Пер Лагерквист
СВАДЬБА
Венчание Юнаса и Фриды назначено на четыре часа, и гости уже прибывают в домик на краю станционного поселка, где готовится торжество. Подкатили повозки с хутора, где у Фриды остались дальние родственники, у Юнаса-то нет родни. И из поселка пришел кое-кто — всего, пожалуй, человек пятнадцать наберется.
Погода прекрасная, и мужчины остаются на дворе, прогуливаются по садику, подходят друг к другу, стоят, разговаривают. Оглядывают дом со всех сторон, будто осмотр производят. На восточном фронтоне над небольшой дверью поблекшая вывеска: «Рукодельная торговля Фриды Юханссон». «Н-да. Стало быть, сегодня Фриду выдаем. Ну что ж». Больше они об этом ничего не говорят, но про себя, уж верно, что-нибудь думают.
Правду сказать, чудная история с этой свадьбой, да ведь выпить-закусить дадут, как заведено, отчего ж и не прийти, раз пригласили. Ну, пора, видно, в дом заходить.
Жених стоит на крыльце. Он приземистый, невзрачный, со светлыми висячими усами и не сходящей с лица счастливой улыбкой, улыбается он не переставая. Глаза ясные и добрые, какие-то будто благодарные, и он то и дело моргает, словно желая хоть ненадолго от всех спрятаться. Голову он почти все время держит чуть набок, как бы прислушиваясь. По виду он славный малый, тут ничего не скажешь. Юнас Шлагбаум зовут его здесь, хотя настоящее имя его Юнас Самуэльссон, — так повелось еще с той поры, когда он в молодые годы часами простаивал у переезда через железную дорогу, поджидая, не высадится ли кто у них на станции, кому надо помочь с багажом, и он довольно долго этим занимался, прежде чем взялся за приличную работу. Но теперь он давно уж служит носильщиком при станционной гостинице, так что ему по чину положено стоять у этого самого шлагбаума. Такое его ремесло. Хотя сегодня он ведь женится на Фриде, так что мудрено теперь сказать, кто он есть или кем собирается быть, в лавке ли станет подсоблять, когда нужда случится, или, может, вообще ничего больше делать не будет. Кто ее знает, Фриду, какие у нее планы, и опять-таки сколько у нее деньжонок прикоплено. Никому о том не ведомо, ни одной душе. Может, и немало. Но отчего бы ей и не оставить его там служить, дело-то для него вполне подходящее. Он ведь не сказать чтобы очень расторопный.

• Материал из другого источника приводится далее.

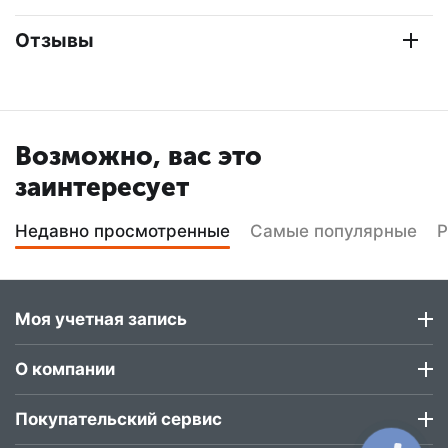
Отзывы
Возможно, вас это
заинтересует
Недавно просмотренные
Самые популярные
Р
Моя учетная запись
О компании
Покупательский сервис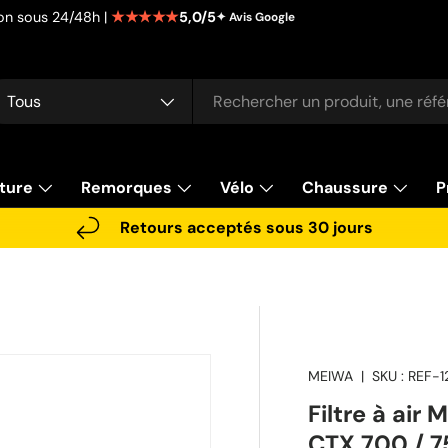
★★★★★
5,0/5
tion sous 24/48h |
✦ Avis Google
cherche
pe de produit
Tous
ture
Remorques
Vélo
Chaussure
P
Retours acceptés sous 30 jours
MEIWA
|
SKU :
REF-12
Filtre à ai
CTX 700 / 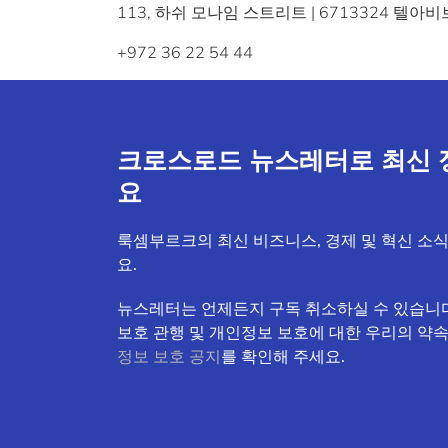
113, 하쉬 모나임 스트리트 | 6713324 텔아비
+972 36 22 54 44
크로스로드 뉴스레터로 최신 
요
룩셈부르크의 최신 비즈니스, 경제 및 혁신 소
요.
뉴스레터는 언제든지 구독 취소하실 수 있습니다
보호 관행 및 개인정보 보호에 대한 우리의 약
정보 보호 공지
를 확인해 주세요.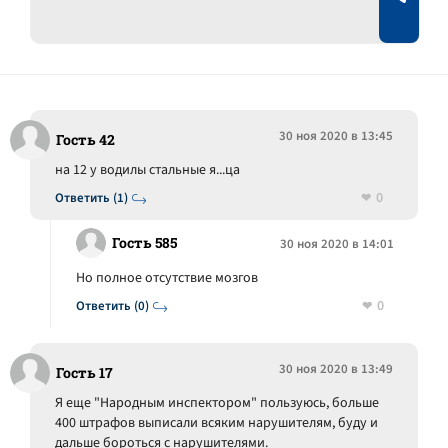
30 ноя 2020 в 13:45
Гость 42
на 12 у водилы стальные я...ца
0
Ответить (1)
Гость 585
30 ноя 2020 в 14:01
Но полное отсутствие мозгов
0
Ответить (0)
30 ноя 2020 в 13:49
Гость 17
Я еще "Народным инспектором" пользуюсь, больше
400 штрафов выписали всяким нарушителям, буду и
дальше бороться с нарушителями.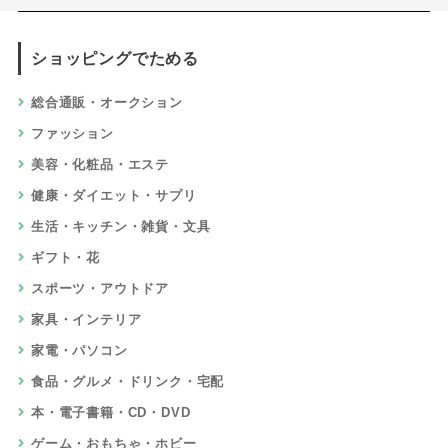
ショッピングでためる
総合通販・オークション
ファッション
美容・化粧品・エステ
健康・ダイエット・サプリ
生活・キッチン・雑貨・文具
ギフト・花
スポーツ・アウトドア
家具・インテリア
家電・パソコン
食品・グルメ・ドリンク・宅配
本・電子書籍・CD・DVD
ゲーム・おもちゃ・ホビー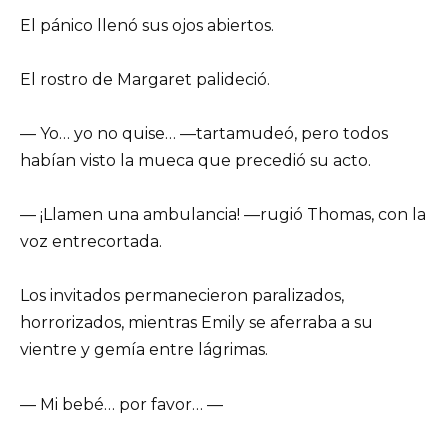
El pánico llenó sus ojos abiertos.
El rostro de Margaret palideció.
— Yo… yo no quise… —tartamudeó, pero todos
habían visto la mueca que precedió su acto.
— ¡Llamen una ambulancia! —rugió Thomas, con la
voz entrecortada.
Los invitados permanecieron paralizados,
horrorizados, mientras Emily se aferraba a su
vientre y gemía entre lágrimas.
— Mi bebé… por favor… —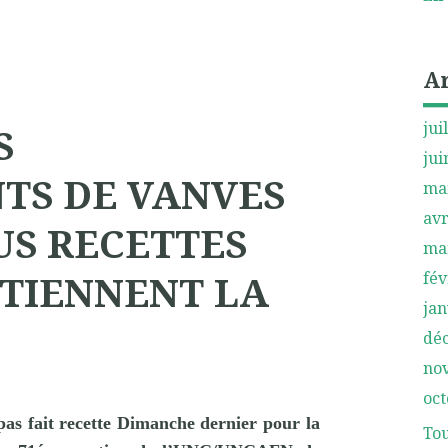
A
jui
S
jui
TS DE VANVES
ma
avr
US RECETTES
ma
TIENNENT LA
fév
jan
dé
no
oct
pas fait recette Dimanche dernier pour la
Tou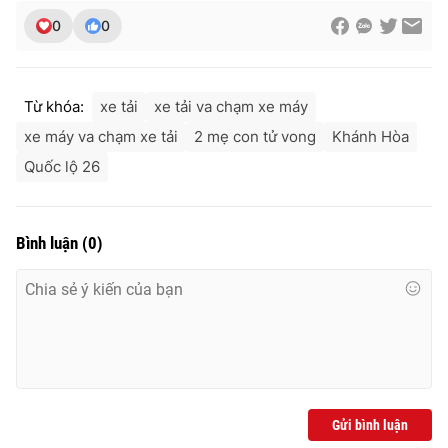
Ðiện thoại Thời báo VTV:
024.66 897 897
0
0
Email:
toasoan@vtv.vn
Liên hệ quảng cáo:
024-7300.7108
Từ khóa:
xe tải
xe tải va chạm xe máy
xe máy va chạm xe tải
2 mẹ con tử vong
Khánh Hòa
Quốc lộ 26
Bình luận
(
0
)
® Cấm sao chép dưới mọi hình thức nếu không có sự chấp
thuận bằng văn bản. Ghi rõ nguồn VTV.vn khi phát hành lại
thông tin từ website này.
Gửi bình luận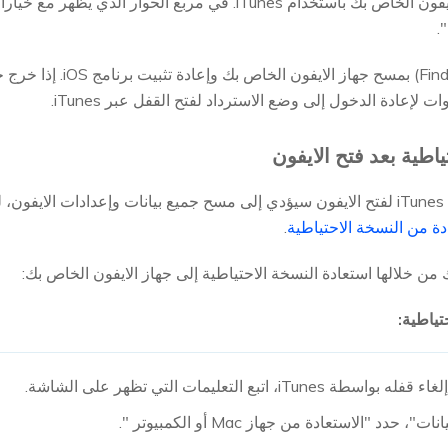
الآن، قم بفتح قفل الأيفون الخاص بك باستخدام iTunes. في مربع 
سيقوم iTunes (أو Finder) ب
لى
دة من النسخة الاحتياطية
.
من خلالها استعادة النسخة الاحتياطية إلى جهاز الايفون الخاص بك:
اتبع التعليمات التي تظهر على الشاشة.
د "الاستعادة من جهاز Mac أو الكمبيوتر ".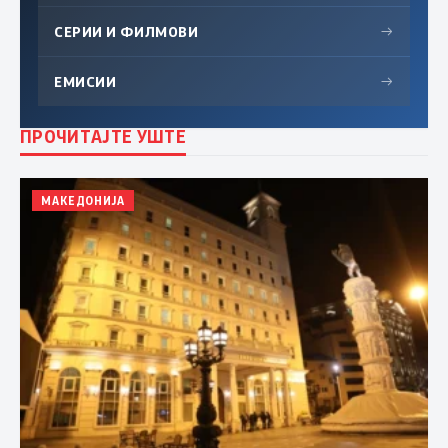
СЕРИИ И ФИЛМОВИ
→
ЕМИСИИ
→
ПРОЧИТАЈТЕ УШТЕ
МАКЕДОНИЈА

Родственникам не особо по нраву, что Фрида ни с того ни с сего надумала выйти замуж, и чему ж тут удивляться. Их не то беспокоит, как теперь сложится ее жизнь, это уж не их забота. Но в ее годы — что за надобность замуж выходить? Ни к чему это, по их разумению. И сколько-то нибудь она, верно, сумела подкопить. Им об этом, правда, ничего не известно, они в это мешаться не хотят. А коли уж ей приспичило, так ладно бы другого кого взяла, а то этого Юнаса. Хотя выбор-то, понятно, невелик. Ну, может, и так, а все же Фрида им родней приходится, из приличной семьи. Вот и чудно, что она на такого польстилась. Да пусть, конечно, дело ее. Она же сама захотела, стало быть, все хорошо. Так-то он добрый, душевный человек, и смирный. Это всякий подтвердит. Тут уж ничего не скажешь.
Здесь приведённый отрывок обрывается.